Consume item as stream for a classic GetAll

Hello,
Just to validate, but don’t have any solution to retrieve all element as stream ?
I try to retrieve all documents of a collection at the fastest way, but despite the usage of IAsyncEnumerable it look like all items are retrieved before starting to send first item.
My request is a simple “SELECT s.* from MyCollection s”

This is a pretty complicated topic, so please bear with me as I try to cover all the bases.

First, I wouldn’t recommend using a query to stream all the documents unless the collection is very small. It simply won’t scale well, as the query node will be unavailable for any other queries for the lifetime of the stream. Queries just aren’t designed for that kind of use case.

That said, you should be able to get a stream of results using IAsyncEnumerable. Possible reasons you might not get a stream are:

  1. The result set is small. The server is sending the data across as whole network packets, and probably does some batch collection, so it may simply have all the data available before it’s ready to send anything. It must also pass through .NET networking layers which may group data packets as well.
  2. The query isn’t streamable. I don’t think this is the case with your example, though. However, I’m not privy to when the server may or may not stream results, so I can’t say for certain.
  3. You are using a custom JSON deserializer that doesn’t support streaming. The built-in Newtonsoft.Json and System.Text.Json deserializers both support streaming.
  4. Of course, the fourth possibility is a bug in the streaming design. I believe we have it right, but I can’t guarantee it.

Now, let’s talk about other approaches to dealing with all the documents in a collection. I can’t say which approach is best for you, as I don’t know your specific use case, but I can offer some options.

First, you can use the Eventing service. It can process all the documents in a collection through a Javascript function. It’s great for monitoring all mutations, much like a relational SQL trigger, but can also be used to process all documents in a bucket. If you need those documents to go outside Javascript, you can use a cURL function to send them out in an HTTP request.

The second option is the Kafka connector. It similarly can subscribe to a collection and send documents forward to Kafka. I’ve also heard rumors of people plugging into the Java source of the connector to do other things.

Finally, the most advanced (and riskiest) option is to work directly with the Couchbase DCP protocol. This is the underlying protocol behind Eventing, the Kafka connector, and much more. It isn’t directly supported by the .NET SDK, and I’m not aware of any unofficial .NET implementation either. There is a Java variant, though: GitHub - couchbase/java-dcp-client: Couchbase Java DCP Client

@sarnold -

On top of what @btburnett3 said in his post, we do have a new feature in the works called RangeScan and it essentially does exactly what you are asking for. It won’t be GA for some time (likely 3.5.X), but there is a developer preview in later SDK versions:

var scan = coll.ScanAsync(
       new RangeScan(ScanTerm.Inclusive("key"), ScanTerm.Inclusive("key9999")),
       new ScanOptions().Timeout(TimeSpan.FromSeconds(2000)).IdsOnly(false));

foreach(var item in scan){
       //do something
}

Note that the API is volatile, meaning it is expected to change and it’s not QE tested.

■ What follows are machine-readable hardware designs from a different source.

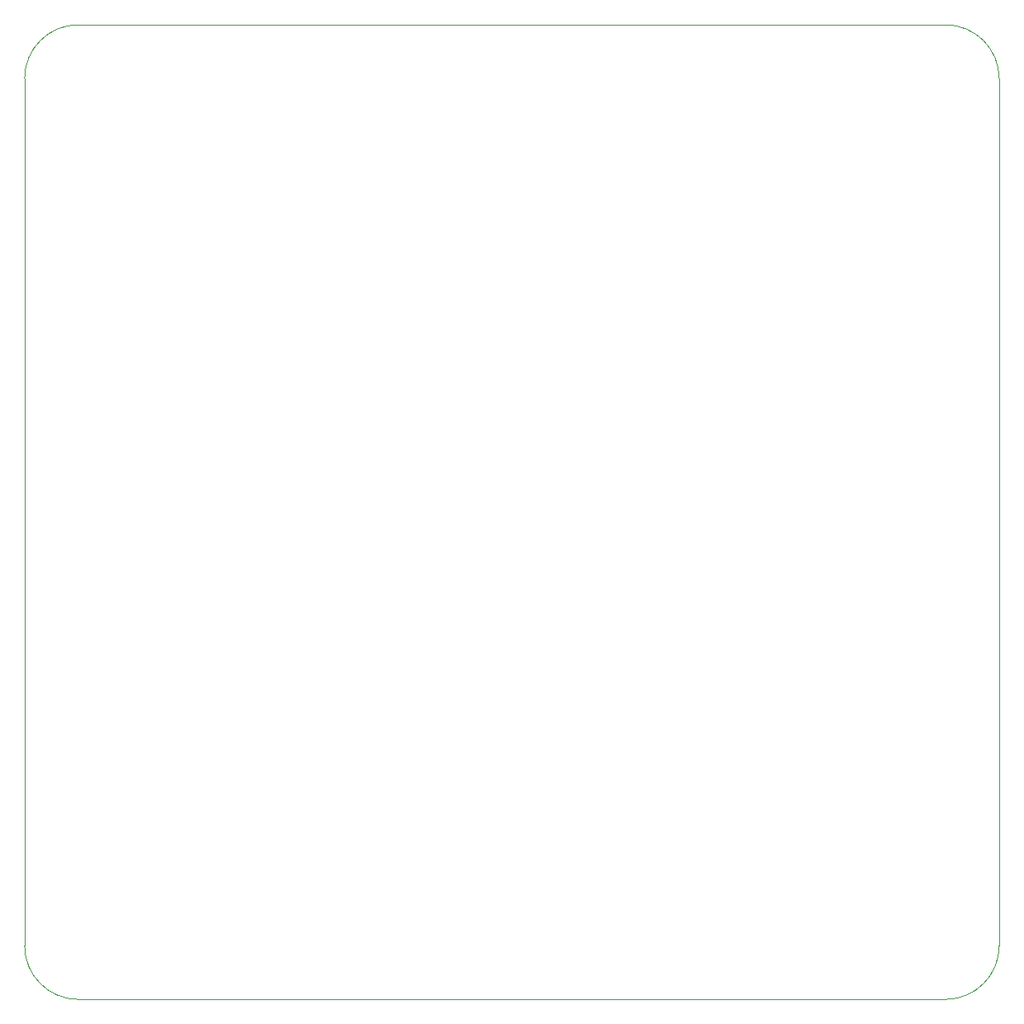
<source format=gm1>
G04 #@! TF.GenerationSoftware,KiCad,Pcbnew,(6.0.10)*
G04 #@! TF.CreationDate,2023-01-07T19:39:59+01:00*
G04 #@! TF.ProjectId,perfectV2.1v0,70657266-6563-4745-9632-2e3176302e6b,6*
G04 #@! TF.SameCoordinates,Original*
G04 #@! TF.FileFunction,Profile,NP*
%FSLAX46Y46*%
G04 Gerber Fmt 4.6, Leading zero omitted, Abs format (unit mm)*
G04 Created by KiCad (PCBNEW (6.0.10)) date 2023-01-07 19:39:59*
%MOMM*%
%LPD*%
G01*
G04 APERTURE LIST*
G04 #@! TA.AperFunction,Profile*
%ADD10C,0.050000*%
G04 #@! TD*
G04 APERTURE END LIST*
D10*
X147500000Y-82250000D02*
G75*
G03*
X142000000Y-76750000I-5500000J0D01*
G01*
X47500000Y-171250000D02*
G75*
G03*
X53000000Y-176750000I5500000J0D01*
G01*
X147500000Y-171250000D02*
X147500000Y-82250000D01*
X142000000Y-176750000D02*
G75*
G03*
X147500000Y-171250000I0J5500000D01*
G01*
X47500000Y-82250000D02*
X47500000Y-171250000D01*
X53000000Y-176750000D02*
X142000000Y-176750000D01*
X142000000Y-76750000D02*
X53000000Y-76750000D01*
X53000000Y-76750000D02*
G75*
G03*
X47500000Y-82250000I0J-5500000D01*
G01*
M02*

</source>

Hi, first, thanks for this complete response.
For my case I have some contributors updating my collection and I need to send updated document to my consumers. I think unfortunately I can’t use js feature to enhance this case.
For information, I have to retrieve something like 160 documents of 25kB.
May be can flag updated document to retrieve only updated one, but because of multi-pods consumption I think it will be complicated.

Thanks ! I think is exactly the feature I’m lokking for.
I’m impatiently waiting for this now :slight_smile:

Hello,

I want to try the preview version but can’t find the source.
How can I retrieve this preview version to test ?

Thanks !

@sarnold

It’s actually baked into the latest SDK release. It’s just in preview and subject to change in subsequent releases or may have bugs.

Hello,

I have implemented the call in my code but it doesn’t work.
That throw an exception requesting a 7.5 server version but I only be able to update to 7.2 for the moment.

@sarnold -

KvRangeScan is an in development feature for later server versions (7.5 and greater).

Jeff

This topic was automatically closed 90 days after the last reply. New replies are no longer allowed.